Tokyo Tips: Senso-ji
by U.S. Olympic and Paralympic Foundation
Tokyo Tips is a content series designed to help you make the most out of your time in Tokyo, before, during and after the Olympic Games. With less than 500 days to go before the Opening Ceremony, Tokyo Tips will deliver a new recommendation each month so you can fill your itinerary with some of the most exciting attractions the city has to offer. To learn more about Senso-ji, Japan’s oldest temple and one of Tokyo’s most iconic sights, read on.
Few structures illustrate Tokyo’s rich history better than the colorful Senso-ji, a Buddhist temple in Asakusa associated with the bodhisattva of compassion, Kannon Bosatsu. Established in 645 AD, the temple is Japan’s oldest and has attracted Buddhists, locals and tourists alike for centuries as both a place of worship and a historical destination.
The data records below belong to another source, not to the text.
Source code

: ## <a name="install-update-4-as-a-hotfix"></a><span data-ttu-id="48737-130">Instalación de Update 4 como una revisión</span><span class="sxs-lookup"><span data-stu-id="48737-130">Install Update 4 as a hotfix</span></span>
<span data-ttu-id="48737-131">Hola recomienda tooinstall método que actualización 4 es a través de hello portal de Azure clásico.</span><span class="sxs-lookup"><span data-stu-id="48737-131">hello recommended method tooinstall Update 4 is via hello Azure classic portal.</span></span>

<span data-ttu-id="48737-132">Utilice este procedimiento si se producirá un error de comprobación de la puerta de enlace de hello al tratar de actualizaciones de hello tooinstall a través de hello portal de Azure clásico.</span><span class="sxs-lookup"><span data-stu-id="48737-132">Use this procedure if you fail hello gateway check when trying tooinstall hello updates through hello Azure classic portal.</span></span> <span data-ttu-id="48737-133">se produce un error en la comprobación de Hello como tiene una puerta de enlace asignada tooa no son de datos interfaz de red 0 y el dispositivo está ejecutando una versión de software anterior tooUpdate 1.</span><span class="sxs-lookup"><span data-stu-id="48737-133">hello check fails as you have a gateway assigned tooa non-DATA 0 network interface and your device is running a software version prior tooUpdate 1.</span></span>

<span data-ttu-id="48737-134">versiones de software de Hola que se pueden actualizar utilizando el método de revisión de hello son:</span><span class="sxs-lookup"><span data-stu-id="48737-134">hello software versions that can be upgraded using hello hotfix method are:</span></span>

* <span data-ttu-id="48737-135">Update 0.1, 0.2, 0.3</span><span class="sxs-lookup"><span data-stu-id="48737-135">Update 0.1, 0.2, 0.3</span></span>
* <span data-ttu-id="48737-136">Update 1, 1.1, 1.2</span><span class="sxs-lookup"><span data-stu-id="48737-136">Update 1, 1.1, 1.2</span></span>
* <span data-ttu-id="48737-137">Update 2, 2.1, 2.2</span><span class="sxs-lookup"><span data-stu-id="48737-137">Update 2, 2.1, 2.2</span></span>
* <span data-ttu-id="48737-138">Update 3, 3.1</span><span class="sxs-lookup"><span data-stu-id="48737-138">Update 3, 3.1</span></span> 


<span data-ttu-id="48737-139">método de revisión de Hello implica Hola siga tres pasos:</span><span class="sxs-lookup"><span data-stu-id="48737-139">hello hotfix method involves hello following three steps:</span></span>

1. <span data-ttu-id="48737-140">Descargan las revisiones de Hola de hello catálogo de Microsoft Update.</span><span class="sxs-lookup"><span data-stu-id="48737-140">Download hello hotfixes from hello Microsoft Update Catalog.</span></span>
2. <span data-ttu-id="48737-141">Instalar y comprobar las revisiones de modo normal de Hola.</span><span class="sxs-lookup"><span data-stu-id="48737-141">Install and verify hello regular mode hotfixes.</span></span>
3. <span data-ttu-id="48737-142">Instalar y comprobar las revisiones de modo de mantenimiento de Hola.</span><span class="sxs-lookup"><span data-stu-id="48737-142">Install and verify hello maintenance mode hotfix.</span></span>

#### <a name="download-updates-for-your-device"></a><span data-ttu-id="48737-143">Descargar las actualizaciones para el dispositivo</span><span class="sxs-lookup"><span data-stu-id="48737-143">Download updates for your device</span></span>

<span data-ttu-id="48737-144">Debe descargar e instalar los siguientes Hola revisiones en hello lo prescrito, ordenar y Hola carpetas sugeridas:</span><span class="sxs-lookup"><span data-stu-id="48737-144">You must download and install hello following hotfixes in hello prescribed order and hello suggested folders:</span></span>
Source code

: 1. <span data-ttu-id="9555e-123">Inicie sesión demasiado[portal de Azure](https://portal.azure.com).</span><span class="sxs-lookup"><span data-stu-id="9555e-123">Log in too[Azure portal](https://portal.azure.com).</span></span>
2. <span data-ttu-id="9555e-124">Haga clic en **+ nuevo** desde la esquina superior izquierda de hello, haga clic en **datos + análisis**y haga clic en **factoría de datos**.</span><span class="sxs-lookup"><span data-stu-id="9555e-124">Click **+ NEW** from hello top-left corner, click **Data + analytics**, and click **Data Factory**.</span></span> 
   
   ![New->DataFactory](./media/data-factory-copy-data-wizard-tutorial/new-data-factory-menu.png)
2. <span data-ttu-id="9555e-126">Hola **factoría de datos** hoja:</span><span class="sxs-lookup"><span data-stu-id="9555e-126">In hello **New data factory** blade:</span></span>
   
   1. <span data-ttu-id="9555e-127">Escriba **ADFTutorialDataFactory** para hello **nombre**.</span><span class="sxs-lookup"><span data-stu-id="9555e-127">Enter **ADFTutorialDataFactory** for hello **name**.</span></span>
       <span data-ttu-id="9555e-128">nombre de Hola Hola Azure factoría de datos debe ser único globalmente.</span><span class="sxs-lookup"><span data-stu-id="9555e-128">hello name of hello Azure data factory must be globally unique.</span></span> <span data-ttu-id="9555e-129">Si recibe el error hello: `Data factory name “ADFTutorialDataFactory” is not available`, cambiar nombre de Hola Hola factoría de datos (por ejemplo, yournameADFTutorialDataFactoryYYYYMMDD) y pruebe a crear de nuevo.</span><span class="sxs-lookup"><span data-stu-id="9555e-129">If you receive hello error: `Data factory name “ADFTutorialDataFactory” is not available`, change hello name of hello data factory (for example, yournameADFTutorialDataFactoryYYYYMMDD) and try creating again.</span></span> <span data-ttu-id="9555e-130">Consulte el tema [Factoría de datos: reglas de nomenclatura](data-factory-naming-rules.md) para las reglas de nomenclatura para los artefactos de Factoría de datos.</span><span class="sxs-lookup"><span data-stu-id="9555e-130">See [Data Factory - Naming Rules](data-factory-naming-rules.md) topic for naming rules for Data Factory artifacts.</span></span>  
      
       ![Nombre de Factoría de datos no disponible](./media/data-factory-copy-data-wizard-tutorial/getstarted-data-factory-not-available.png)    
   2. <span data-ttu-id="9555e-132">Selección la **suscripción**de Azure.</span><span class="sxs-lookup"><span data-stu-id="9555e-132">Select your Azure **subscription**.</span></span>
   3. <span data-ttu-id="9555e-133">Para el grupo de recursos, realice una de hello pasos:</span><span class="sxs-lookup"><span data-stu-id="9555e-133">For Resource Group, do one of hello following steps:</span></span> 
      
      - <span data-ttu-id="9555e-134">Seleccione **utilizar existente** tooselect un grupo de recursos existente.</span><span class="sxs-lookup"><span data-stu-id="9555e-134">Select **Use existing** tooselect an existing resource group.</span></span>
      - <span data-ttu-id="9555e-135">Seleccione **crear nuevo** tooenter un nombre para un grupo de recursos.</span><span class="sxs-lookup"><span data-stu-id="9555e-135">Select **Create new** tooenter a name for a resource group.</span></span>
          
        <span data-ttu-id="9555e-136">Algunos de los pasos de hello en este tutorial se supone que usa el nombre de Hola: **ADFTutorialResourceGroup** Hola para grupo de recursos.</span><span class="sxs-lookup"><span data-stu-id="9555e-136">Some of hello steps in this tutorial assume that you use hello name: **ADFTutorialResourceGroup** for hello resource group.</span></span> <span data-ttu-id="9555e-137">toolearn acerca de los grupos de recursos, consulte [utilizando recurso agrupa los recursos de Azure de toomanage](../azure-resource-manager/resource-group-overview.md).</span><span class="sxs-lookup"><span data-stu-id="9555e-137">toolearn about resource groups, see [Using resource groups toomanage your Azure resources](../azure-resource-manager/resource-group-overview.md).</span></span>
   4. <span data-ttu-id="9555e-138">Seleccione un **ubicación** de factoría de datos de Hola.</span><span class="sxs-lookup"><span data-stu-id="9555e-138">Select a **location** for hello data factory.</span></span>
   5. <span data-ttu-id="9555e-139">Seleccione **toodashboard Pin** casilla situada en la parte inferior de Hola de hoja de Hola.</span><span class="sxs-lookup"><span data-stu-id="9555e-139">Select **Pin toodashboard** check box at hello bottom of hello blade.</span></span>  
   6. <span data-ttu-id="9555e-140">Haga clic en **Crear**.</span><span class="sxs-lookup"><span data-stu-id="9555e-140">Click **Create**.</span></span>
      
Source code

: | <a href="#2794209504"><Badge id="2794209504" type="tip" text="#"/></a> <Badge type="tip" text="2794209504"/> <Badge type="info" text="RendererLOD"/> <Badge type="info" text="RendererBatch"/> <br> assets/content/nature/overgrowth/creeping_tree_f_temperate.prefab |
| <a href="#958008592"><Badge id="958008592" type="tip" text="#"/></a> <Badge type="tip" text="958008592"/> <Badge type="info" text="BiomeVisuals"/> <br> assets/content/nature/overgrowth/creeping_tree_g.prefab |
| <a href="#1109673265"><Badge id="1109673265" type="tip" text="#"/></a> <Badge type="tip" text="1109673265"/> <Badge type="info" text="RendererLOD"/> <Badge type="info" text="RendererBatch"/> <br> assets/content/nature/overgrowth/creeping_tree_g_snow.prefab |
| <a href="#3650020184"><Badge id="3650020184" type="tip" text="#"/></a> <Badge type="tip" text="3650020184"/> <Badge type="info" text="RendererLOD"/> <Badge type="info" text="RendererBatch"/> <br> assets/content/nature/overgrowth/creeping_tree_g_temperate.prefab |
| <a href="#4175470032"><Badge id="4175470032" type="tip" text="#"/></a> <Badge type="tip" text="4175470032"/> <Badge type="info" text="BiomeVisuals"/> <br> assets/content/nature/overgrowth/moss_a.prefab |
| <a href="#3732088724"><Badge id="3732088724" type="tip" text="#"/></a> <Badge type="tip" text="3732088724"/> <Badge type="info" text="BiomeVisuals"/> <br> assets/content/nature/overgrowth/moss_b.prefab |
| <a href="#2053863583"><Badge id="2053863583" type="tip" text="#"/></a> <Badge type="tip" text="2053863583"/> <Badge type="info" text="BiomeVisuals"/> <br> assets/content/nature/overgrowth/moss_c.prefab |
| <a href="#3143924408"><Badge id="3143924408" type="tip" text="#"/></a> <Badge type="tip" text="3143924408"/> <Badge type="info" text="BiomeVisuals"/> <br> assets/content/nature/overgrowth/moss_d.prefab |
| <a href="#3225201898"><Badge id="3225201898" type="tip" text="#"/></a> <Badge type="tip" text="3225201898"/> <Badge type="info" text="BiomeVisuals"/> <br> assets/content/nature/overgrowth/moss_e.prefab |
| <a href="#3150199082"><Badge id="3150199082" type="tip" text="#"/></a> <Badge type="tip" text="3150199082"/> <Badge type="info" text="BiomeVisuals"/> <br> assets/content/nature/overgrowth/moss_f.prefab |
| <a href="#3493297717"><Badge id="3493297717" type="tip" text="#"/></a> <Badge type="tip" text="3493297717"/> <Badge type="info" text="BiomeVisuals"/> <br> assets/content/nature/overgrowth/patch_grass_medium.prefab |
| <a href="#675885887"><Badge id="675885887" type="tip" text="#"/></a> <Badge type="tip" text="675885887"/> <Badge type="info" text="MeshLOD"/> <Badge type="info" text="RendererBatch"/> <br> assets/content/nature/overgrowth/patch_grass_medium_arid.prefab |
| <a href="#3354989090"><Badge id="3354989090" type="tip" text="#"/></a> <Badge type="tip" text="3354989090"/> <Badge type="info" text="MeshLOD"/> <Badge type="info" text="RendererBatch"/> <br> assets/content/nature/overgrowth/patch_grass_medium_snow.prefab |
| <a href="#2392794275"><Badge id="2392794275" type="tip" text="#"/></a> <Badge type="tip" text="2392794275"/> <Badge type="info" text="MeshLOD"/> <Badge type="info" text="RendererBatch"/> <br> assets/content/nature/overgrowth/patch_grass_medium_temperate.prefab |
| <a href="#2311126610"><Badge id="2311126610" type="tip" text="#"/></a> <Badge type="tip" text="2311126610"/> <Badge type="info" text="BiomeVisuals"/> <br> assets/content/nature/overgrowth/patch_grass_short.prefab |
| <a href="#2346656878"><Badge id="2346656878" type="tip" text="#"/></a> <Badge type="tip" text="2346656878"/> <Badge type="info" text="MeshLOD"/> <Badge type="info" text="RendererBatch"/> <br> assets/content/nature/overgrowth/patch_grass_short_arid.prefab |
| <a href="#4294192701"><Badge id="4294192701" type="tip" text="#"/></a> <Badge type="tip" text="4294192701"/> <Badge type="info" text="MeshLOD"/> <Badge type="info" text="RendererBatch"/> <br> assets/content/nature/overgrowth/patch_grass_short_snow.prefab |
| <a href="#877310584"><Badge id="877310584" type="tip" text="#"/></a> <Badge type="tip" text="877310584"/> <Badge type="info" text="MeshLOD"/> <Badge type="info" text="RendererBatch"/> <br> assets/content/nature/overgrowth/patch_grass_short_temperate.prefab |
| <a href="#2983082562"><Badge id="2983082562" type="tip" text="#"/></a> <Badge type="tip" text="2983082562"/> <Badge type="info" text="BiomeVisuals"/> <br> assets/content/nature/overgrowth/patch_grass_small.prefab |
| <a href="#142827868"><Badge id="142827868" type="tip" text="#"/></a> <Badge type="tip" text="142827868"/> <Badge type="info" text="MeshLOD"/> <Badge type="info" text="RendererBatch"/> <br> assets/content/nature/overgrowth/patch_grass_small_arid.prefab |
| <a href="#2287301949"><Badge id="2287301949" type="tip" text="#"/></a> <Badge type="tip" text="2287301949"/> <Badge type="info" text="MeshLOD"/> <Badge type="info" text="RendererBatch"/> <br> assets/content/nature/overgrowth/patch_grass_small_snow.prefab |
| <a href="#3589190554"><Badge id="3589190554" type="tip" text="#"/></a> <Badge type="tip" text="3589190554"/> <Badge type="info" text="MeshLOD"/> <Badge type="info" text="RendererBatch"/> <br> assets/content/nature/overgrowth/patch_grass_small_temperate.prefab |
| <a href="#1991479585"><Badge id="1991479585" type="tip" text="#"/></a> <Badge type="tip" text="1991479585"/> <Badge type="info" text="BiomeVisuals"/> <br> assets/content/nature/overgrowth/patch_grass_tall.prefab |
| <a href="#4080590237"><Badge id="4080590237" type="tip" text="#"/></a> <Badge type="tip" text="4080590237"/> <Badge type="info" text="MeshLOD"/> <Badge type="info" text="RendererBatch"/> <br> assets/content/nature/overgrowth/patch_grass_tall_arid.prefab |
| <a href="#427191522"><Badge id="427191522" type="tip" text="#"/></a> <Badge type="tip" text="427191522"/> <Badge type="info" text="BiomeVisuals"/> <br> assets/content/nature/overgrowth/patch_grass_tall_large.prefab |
Legend has it that the beginnings of the temple stretch back to 628 AD, when two brothers pulled a statue of Kannon, a bodhisattva—an individual on the path to becoming a buddha—from the river. To honor Kannon, the chief of the brothers’ village transformed his own home into a temple to house the drowned statue and create a place for people to worship the bodhisattva.
Over the years, the grounds of Senso-ji grew beyond the temple, encompassing the Shinto Shrine, the Asakusa Shrine and the Nakamise-dōri, a street lined with shops that leads to the temple’s steps. Adjacent to the temple is a famous five-story pagoda, which was rebuilt after the original Edo-period structure was destroyed during World War II.
Today, Senso-ji draws around 30 million visitors per year from all over the world. It is especially popular in May, during the Sanja Matsuri festival. To get to Senso-ji from the Olympic Stadium, take the Chuo-Sobu line from the Sendagaya Station to the Asakusabashi Stadium, then get on the Asakusa Line to Asakusa Station. Enter through the Kaminarimon ("Thunder Gate," pictured above), another popular photo spot for tourists on Senso-ji’s grounds.